Here’s a short list of some of the milestones where we have stopped to appreciate the new scenery we have been creating:
•Established our International Plastic Quilt Project programming in the schools. With the help of volunteers, we engaged 11 schools in learning about plastic pollution. Hundreds of students and their families examined ways they could reduce their input into the waste and recycling streams, and inspired others by creating artwork representing their participation.
•Over 200 new quilt “squares” were created and exhibited in June, bringing the Plastic Quilt up to nearly 500 squares from folks young and old, far and wide. We believe in this project’s current momentum and creative potential to unite the efforts to eliminate plastic pollution worldwide with this traveling community art project.
•We worked our Yellow Shelf Project into the prototype stage in two locations around Portland, earning some income and gaining experience working in the local economy. The purpose of the Yellow Shelf Project is to facilitate a retail process between stores, local producers, and consumers that emphasizes packaging reuse. All products are sold in bulk or in prepackaged containers that can be returned to the producers. Soon we will be exploring ways to expand upon this effort to provide functional examples of reuse that support local producers, the environment, and our health.
•In November we were featured at the Regional Arts & Culture Council’s Art Spark networking event. RACC is a major granting organization for arts around Portland. We had a great turnout, and it gave us the opportunity to network and invite artists to participate in our quilt project for next year.
•We collaborated with Portland animator Joanna Priestley to co-create a short public service announcement called Choking Hazard to boast the practical efficiency of “reduce” and “reuse” over recycling.
•The International Plastic Quilt Project went international into Mexico, thanks in part to a small Gulf Coast community and a few talented local artists.

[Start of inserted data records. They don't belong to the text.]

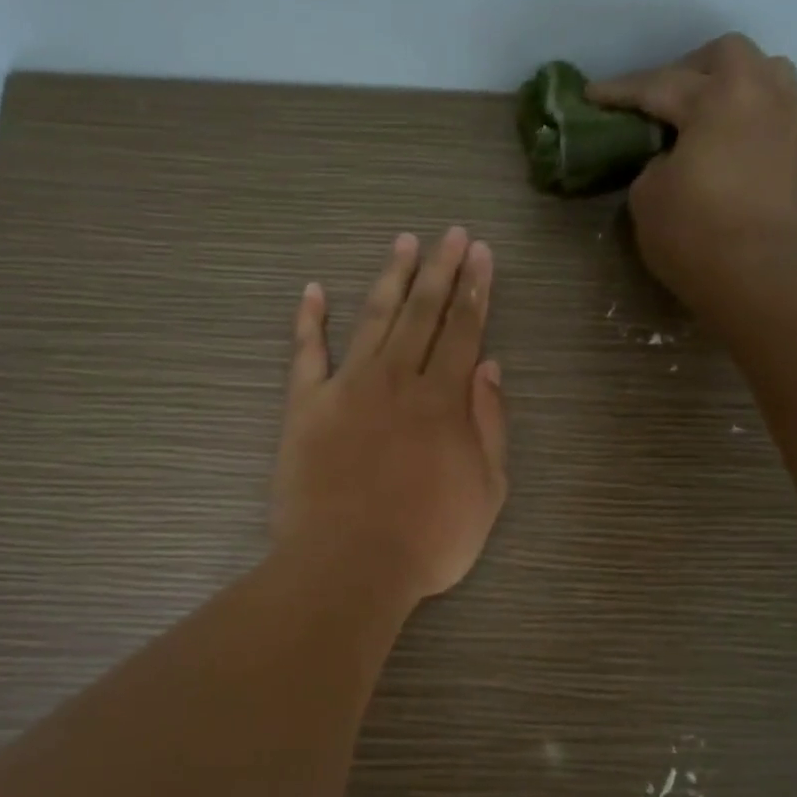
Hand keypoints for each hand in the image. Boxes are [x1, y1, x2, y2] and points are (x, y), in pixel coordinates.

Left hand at [272, 228, 508, 611]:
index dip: (475, 289)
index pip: (464, 330)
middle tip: (450, 234)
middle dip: (440, 270)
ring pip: (373, 319)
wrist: (349, 563)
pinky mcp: (306, 406)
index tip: (480, 253)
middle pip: (422, 313)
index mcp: (444, 399)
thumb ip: (489, 425)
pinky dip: (309, 320)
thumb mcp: (486, 491)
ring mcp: (347, 388)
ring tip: (402, 244)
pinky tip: (314, 291)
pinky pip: (306, 353)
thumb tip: (490, 367)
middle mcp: (397, 380)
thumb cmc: (428, 539)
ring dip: (390, 279)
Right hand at [588, 34, 796, 308]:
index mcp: (718, 98)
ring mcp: (793, 121)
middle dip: (689, 69)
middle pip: (727, 55)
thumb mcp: (647, 196)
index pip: (659, 85)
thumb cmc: (694, 233)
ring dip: (734, 84)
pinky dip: (755, 120)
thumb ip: (654, 163)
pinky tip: (737, 146)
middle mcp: (763, 94)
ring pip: (768, 74)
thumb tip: (672, 158)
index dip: (621, 91)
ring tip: (708, 114)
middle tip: (663, 98)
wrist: (759, 275)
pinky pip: (781, 115)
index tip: (593, 94)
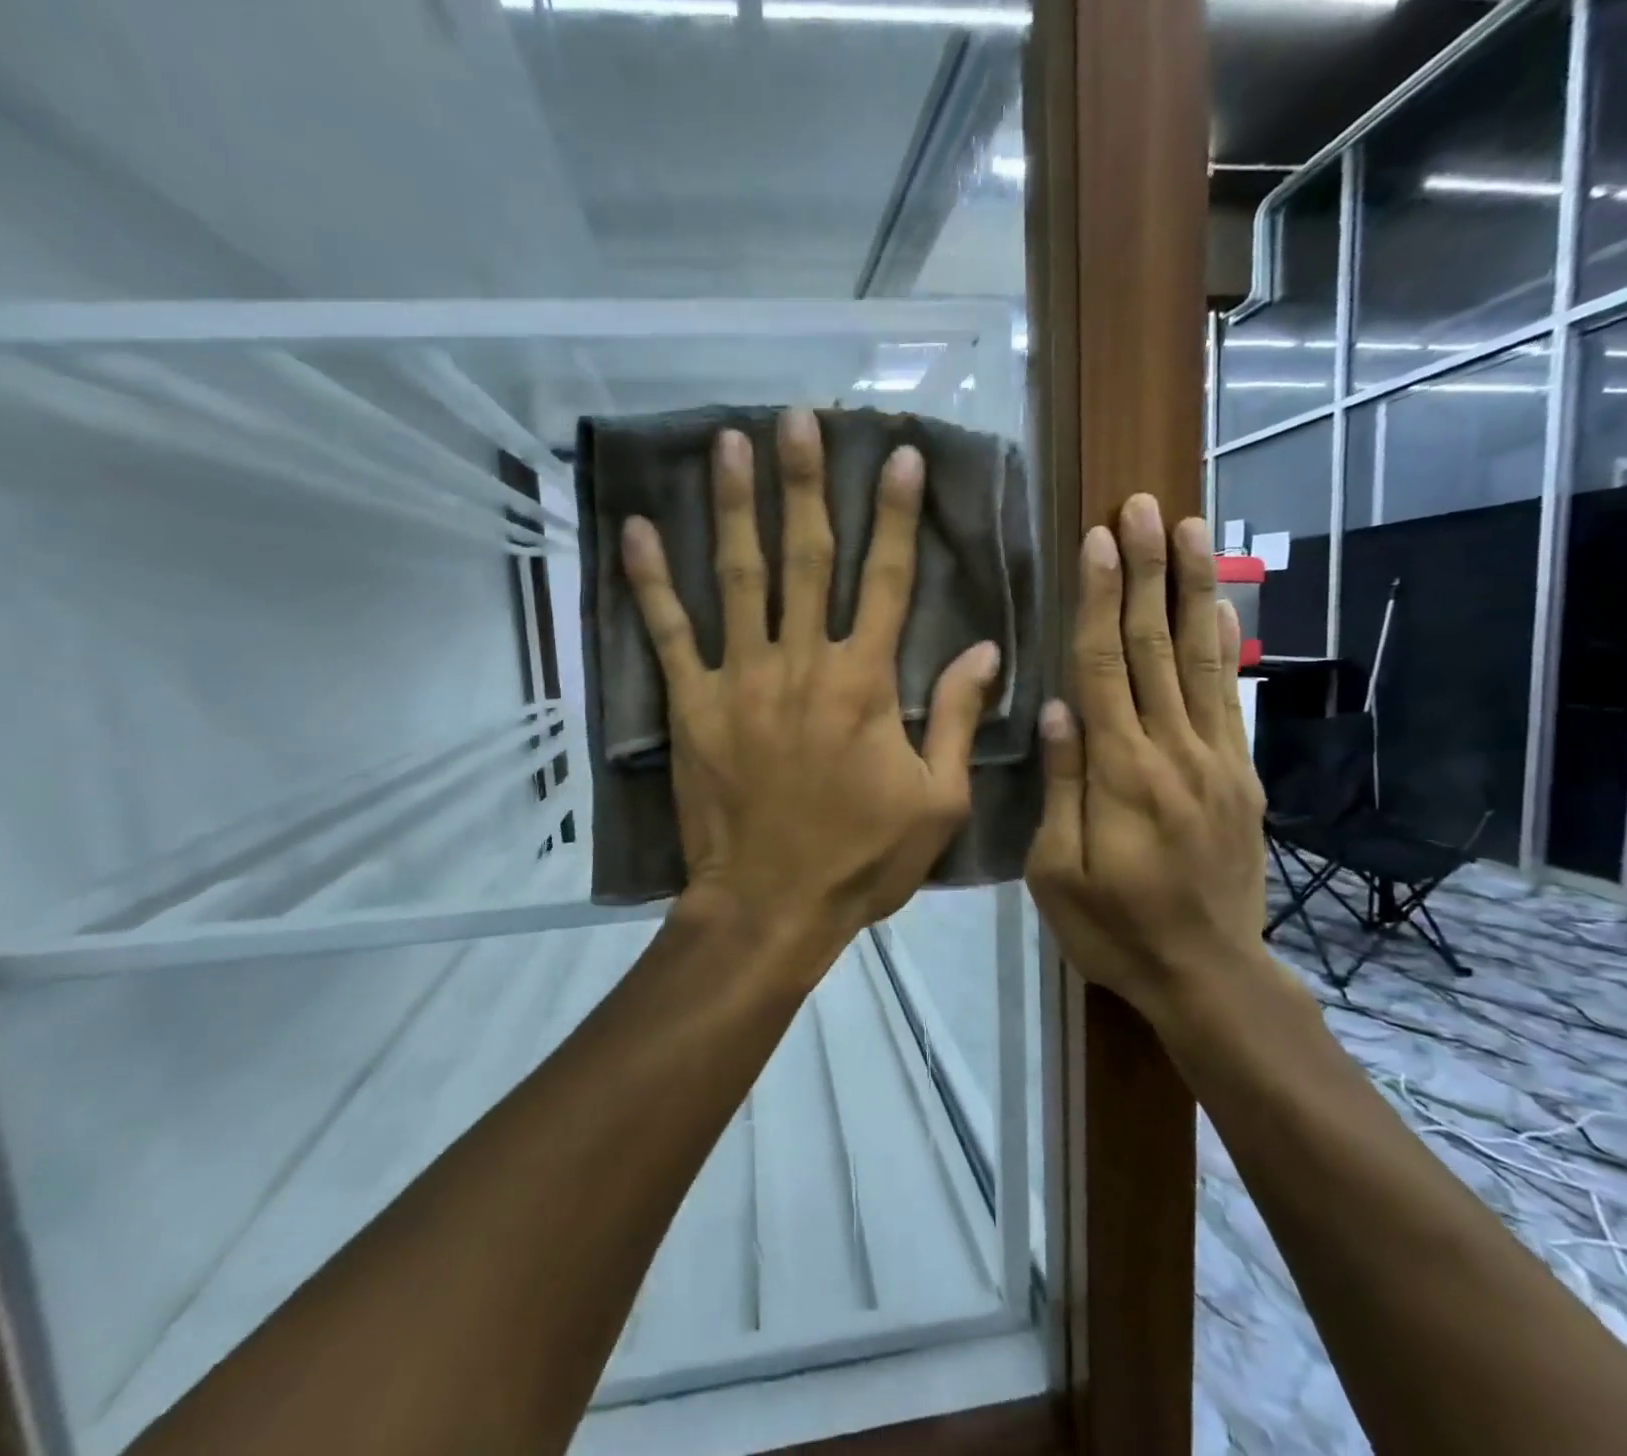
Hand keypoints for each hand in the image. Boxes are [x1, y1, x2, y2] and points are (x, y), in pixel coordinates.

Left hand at [622, 408, 999, 957]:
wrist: (771, 905)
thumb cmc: (861, 859)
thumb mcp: (937, 800)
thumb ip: (960, 720)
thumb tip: (985, 650)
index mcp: (866, 682)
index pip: (887, 579)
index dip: (896, 515)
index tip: (899, 455)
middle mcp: (803, 662)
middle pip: (807, 558)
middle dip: (808, 483)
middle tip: (802, 417)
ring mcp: (740, 679)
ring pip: (738, 577)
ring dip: (737, 506)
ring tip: (731, 442)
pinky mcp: (693, 705)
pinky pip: (669, 633)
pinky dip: (652, 581)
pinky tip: (640, 530)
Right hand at [1026, 499, 1271, 1024]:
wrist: (1209, 974)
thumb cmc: (1114, 928)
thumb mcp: (1057, 871)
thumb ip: (1062, 785)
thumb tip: (1057, 708)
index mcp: (1121, 773)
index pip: (1104, 667)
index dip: (1099, 600)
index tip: (1098, 540)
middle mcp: (1173, 751)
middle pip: (1154, 647)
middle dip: (1146, 572)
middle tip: (1143, 507)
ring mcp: (1216, 760)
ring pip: (1200, 659)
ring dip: (1192, 589)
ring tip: (1189, 529)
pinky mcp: (1240, 776)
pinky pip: (1231, 698)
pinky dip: (1226, 645)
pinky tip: (1221, 606)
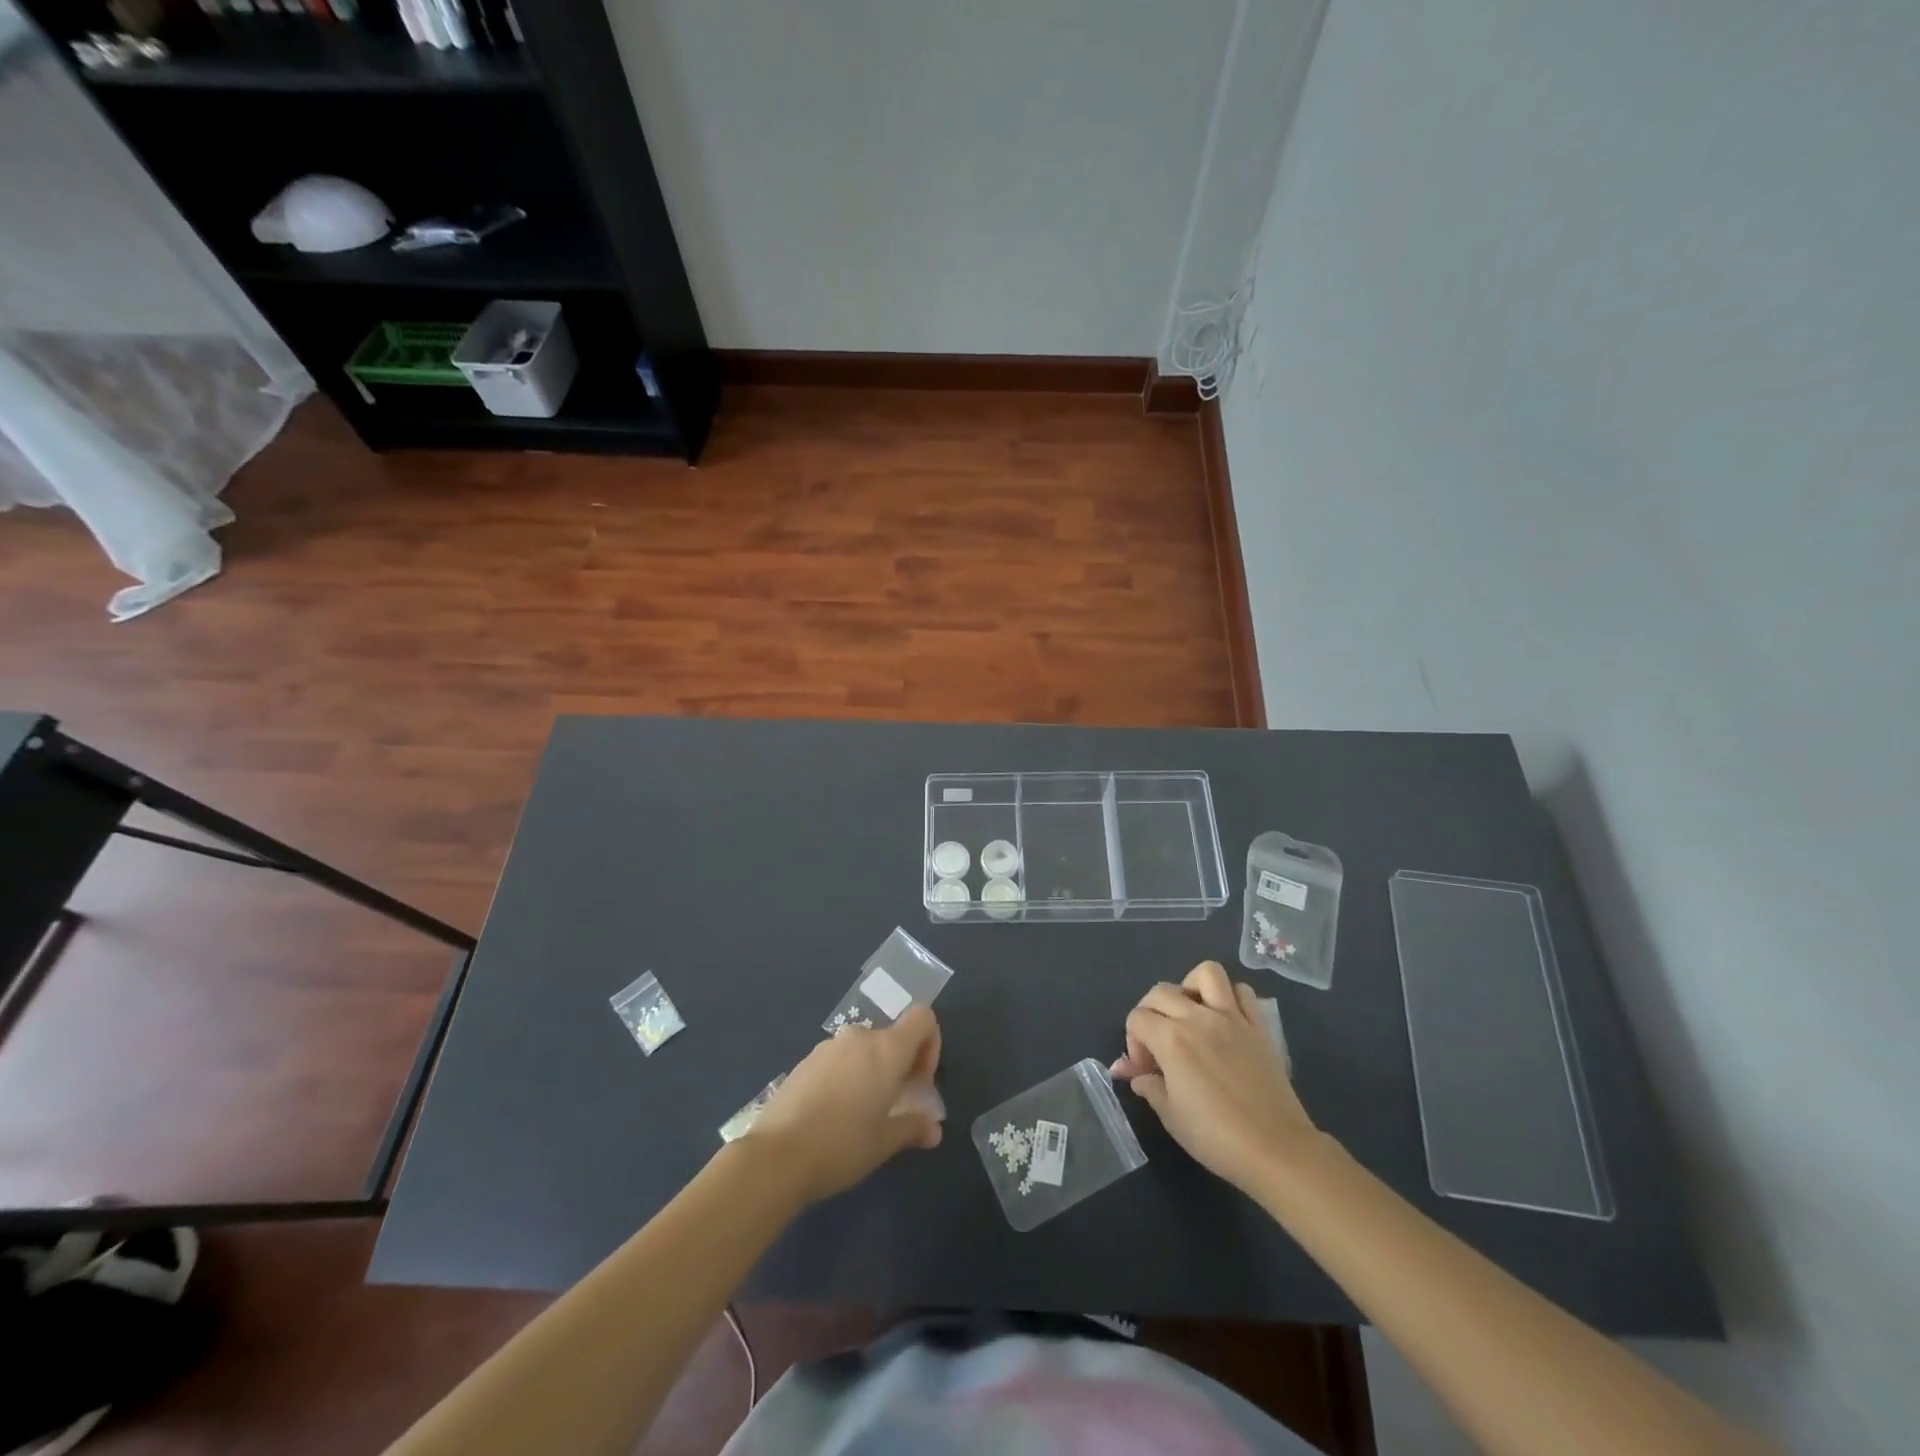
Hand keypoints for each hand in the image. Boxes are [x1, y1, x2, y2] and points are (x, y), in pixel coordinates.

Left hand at [744, 1006, 944, 1203]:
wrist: (775, 1156)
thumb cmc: (841, 1146)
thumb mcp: (884, 1143)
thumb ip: (914, 1127)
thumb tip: (933, 1127)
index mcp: (886, 1049)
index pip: (923, 1019)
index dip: (930, 1045)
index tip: (919, 1082)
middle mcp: (859, 1037)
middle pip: (893, 1037)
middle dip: (901, 1066)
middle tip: (894, 1106)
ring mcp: (829, 1046)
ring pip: (865, 1049)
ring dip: (872, 1072)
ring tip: (862, 1114)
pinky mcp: (806, 1060)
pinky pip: (839, 1059)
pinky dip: (847, 1076)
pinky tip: (833, 1114)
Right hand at [1111, 961, 1320, 1195]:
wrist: (1276, 1150)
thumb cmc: (1215, 1137)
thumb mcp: (1170, 1115)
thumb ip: (1147, 1084)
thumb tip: (1128, 1070)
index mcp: (1171, 1039)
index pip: (1137, 1018)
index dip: (1133, 1042)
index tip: (1146, 1070)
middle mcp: (1199, 1018)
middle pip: (1161, 991)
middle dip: (1150, 1012)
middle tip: (1159, 1044)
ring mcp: (1232, 1018)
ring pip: (1207, 973)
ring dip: (1191, 987)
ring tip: (1190, 1014)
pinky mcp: (1259, 1026)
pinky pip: (1243, 992)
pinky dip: (1230, 997)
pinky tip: (1225, 1020)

Twenty-five colorful quilt squares were created by kids and adults in the community.
•Board member Amy Chovnick facilitated the entry of the International Plastic Quilt Project into the San Francisco Maker Faire (and subsequently the World Maker Faire in New York City) and represented the project at several related events in the Bay Area. Here is a blog created by a teacher in California who is doing the Quilt Project with her high school students.
•Key volunteers helped develop the beginnings of the Yellow Shelf Project leading workshops and bringing the products to two local retail locations.
•International Plastic Quilt Project has over 100 squares. Thanks to all for your participation and thoughtful words.